Congrats on the new babies! Yes, definitely need to add 2 to 3 inches of shavings for bedding. Do NOT use pine though. If you do not, these babies will develop splayed legs and also run the risk of not staying warm enough. Please do this as soon as possible. Mom appears to be split to pied and possibly white face. Dad looks to be pearl split to pied and white face too. One of your babies looks like it will be a grey, based on the large grey spot where the eyes are. It's too early to tell if pearl or pied. The other one is having fun showing his/her backside.. so can't get a look at the eyes. Hope this helps some.


----------



## tielfan (Aug 31, 2008)

> Do NOT use pine though.


Pine is OK, it's cedar that you shouldn't use. Aspen is the best. Kaytee is a nice clean brand, some other brands have an excessive amount of dust which is bad. And like the others said - add bedding ASAP. You can usually find it in the small animal (rodent) department at pet stores.

Keep a close eye on the babies to make sure their leg development hasn't been affected already. Splay leg is treatable if you catch it while the babies are young and growing fast.

If the other eggs in the picture are fertile, the bedding will help keep them together and warm.

Your male is pearl and your hen is not, so all your female babies will be pearl and all your male babies won't be pearl. You'll know the sex when they feather out. You may get some pied babies too if your male is split (I can't see the tickmark myself, just pearl markings). You'll know if you have pied babies when they feather out. Neither of these babies is whiteface since whiteface babies are born with white fuzz not yellow. One baby has paler fuzz than the other so that one might be split whiteface.

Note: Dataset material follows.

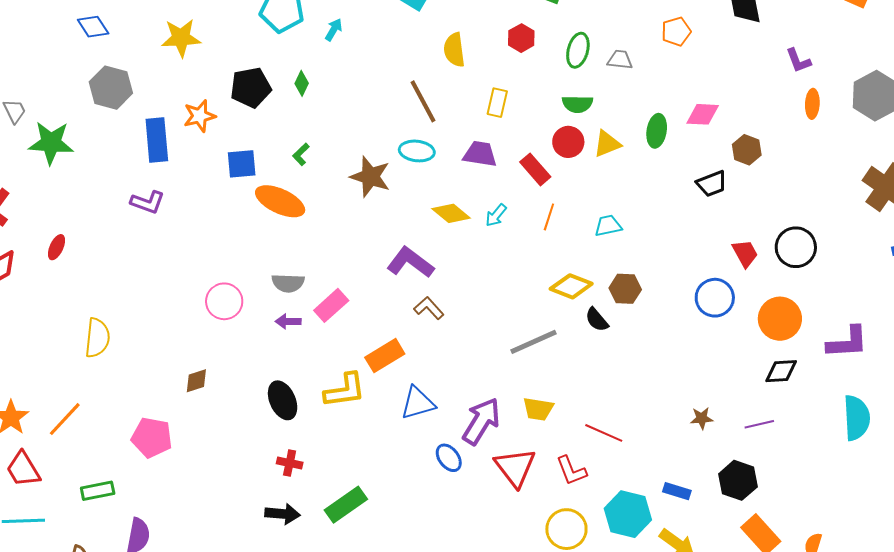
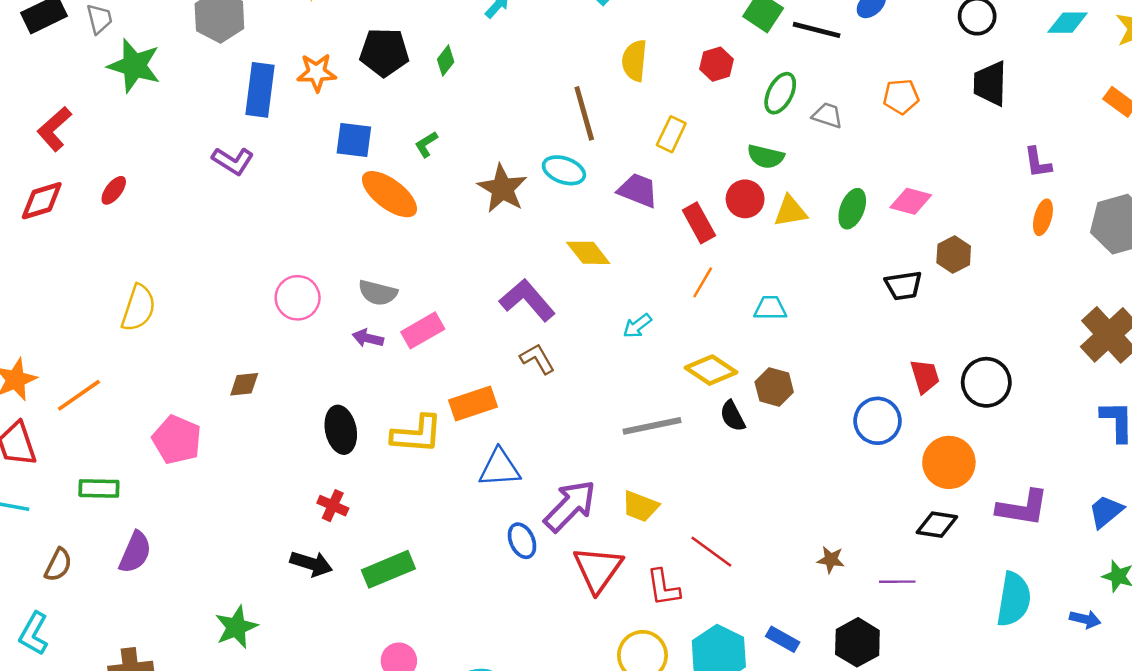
cyan arrow: (496, 215) -> (637, 326), moved

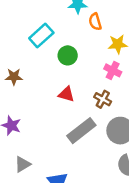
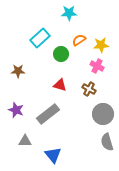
orange semicircle: (95, 22) -> (79, 40), moved, turned 72
gray rectangle: (81, 131) -> (48, 114), moved
gray triangle: (23, 164) -> (25, 141), turned 32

If your male is split to lutino or cinnamon you could get girl babies in those colors. Lutinos are identifiable at birth since their eyes are the same color as their skin, very different than the big dark orbs of other chicks.


----------



## srtiels (May 1, 2009)

I've edited 2 of your pix's and put notations on them....click for a larger view.

In regards to your babies, it is too early to tell. Since the father is a pearl, any babies that are pearl will be female.

The grey baby split to pied (and pearl) is a male.


----------



## DyArianna (Aug 7, 2011)

Thanks for the correction Tielfan. I was always taught not to use the other also. Sometimes old habits are hard to knock off. lol


----------



## birdlover321 (Jan 17, 2012)

Hi everybody. I just want to say thank you all so much for all of your feedback! I listened to your advice and went in to the pet shop and bought some bedding. The pet shop owner recommended a good one to me. When I first put it in their box the parents were a little scared but now they seem happy! 

Once again thanks for all of the pictures and the advice. Lets hope the little guys turn out happy and healthy!


----------



## Injood (May 8, 2011)

keep us updated and photos of the babies <3


----------